PROBLEM TO SOLVE
Render the text in the records below as a JSON list of strings, one string per line, starting at the line that contains "créativité !..." and stopping after the line that contains "قاب ماربل کهشکانیC007469". Omit blank lines and leave the pictures out of the answer.

RECORDS PROVIDED section start

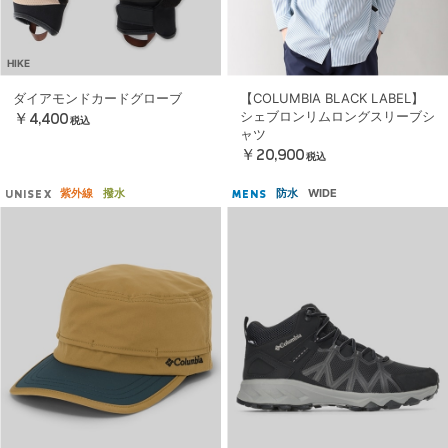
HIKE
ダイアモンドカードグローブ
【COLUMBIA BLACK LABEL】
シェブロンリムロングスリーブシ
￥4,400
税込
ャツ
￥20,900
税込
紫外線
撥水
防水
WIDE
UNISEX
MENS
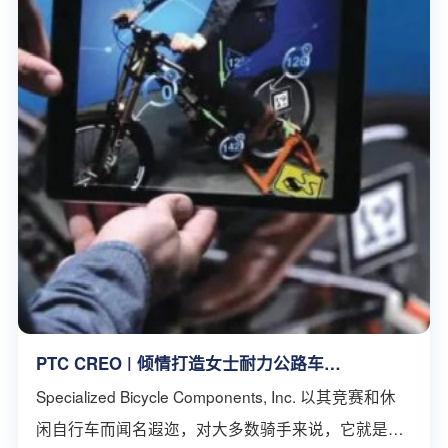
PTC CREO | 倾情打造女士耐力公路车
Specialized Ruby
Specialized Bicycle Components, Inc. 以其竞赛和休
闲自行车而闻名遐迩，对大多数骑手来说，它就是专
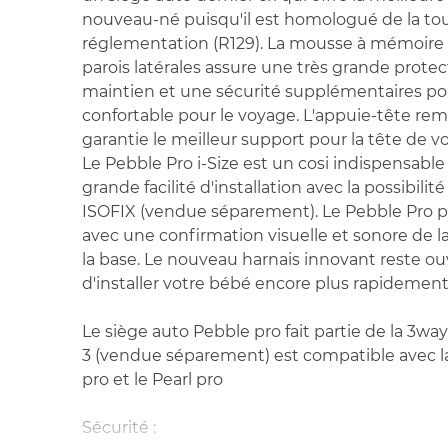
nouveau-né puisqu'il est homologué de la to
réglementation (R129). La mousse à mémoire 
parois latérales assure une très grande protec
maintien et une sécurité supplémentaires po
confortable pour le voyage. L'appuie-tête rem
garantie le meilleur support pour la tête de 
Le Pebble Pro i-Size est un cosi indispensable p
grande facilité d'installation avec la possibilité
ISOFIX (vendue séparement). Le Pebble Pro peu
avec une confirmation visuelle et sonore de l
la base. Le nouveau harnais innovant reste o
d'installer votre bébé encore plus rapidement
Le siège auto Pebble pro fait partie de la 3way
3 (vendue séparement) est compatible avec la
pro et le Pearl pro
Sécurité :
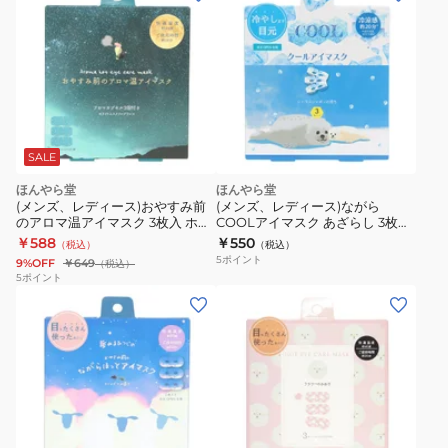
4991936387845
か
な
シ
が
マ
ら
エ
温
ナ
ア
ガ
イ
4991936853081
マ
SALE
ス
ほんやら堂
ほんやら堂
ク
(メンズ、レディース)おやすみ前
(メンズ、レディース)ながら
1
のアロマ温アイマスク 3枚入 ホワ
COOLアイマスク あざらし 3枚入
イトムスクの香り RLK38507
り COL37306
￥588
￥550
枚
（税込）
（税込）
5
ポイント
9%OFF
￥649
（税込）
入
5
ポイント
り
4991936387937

RECORDS PROVIDED section end
RECORDS PROVIDED section start

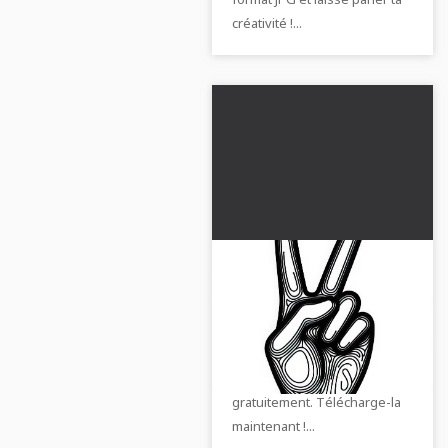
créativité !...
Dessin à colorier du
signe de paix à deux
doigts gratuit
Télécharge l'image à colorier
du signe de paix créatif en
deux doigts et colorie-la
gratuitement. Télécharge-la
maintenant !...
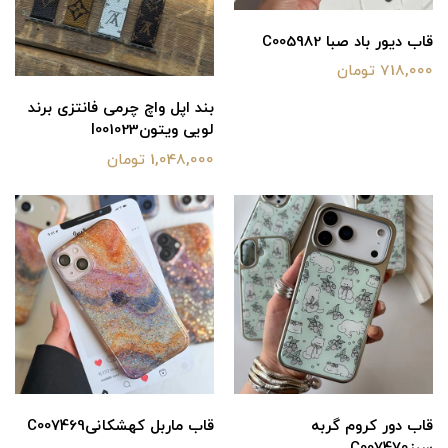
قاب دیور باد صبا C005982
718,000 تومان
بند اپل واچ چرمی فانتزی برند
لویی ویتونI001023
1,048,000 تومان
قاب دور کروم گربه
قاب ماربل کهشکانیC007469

RECORDS PROVIDED section end

EXERCISE ANSWER
[
  "créativité !...",
  "Dessin à colorier du",
  "signe de paix à deux",
  "doigts gratuit",
  "Télécharge l'image à colorier",
  "du signe de paix créatif en",
  "deux doigts et colorie-la",
  "gratuitement. Télécharge-la",
  "maintenant !...",
  "قاب دیور باد صبا C005982",
  "718,000 تومان",
  "بند اپل واچ چرمی فانتزی برند",
  "لویی ویتونI001023",
  "1,048,000 تومان",
  "قاب دور کروم گربه",
  "قاب ماربل کهشکانیC007469"
]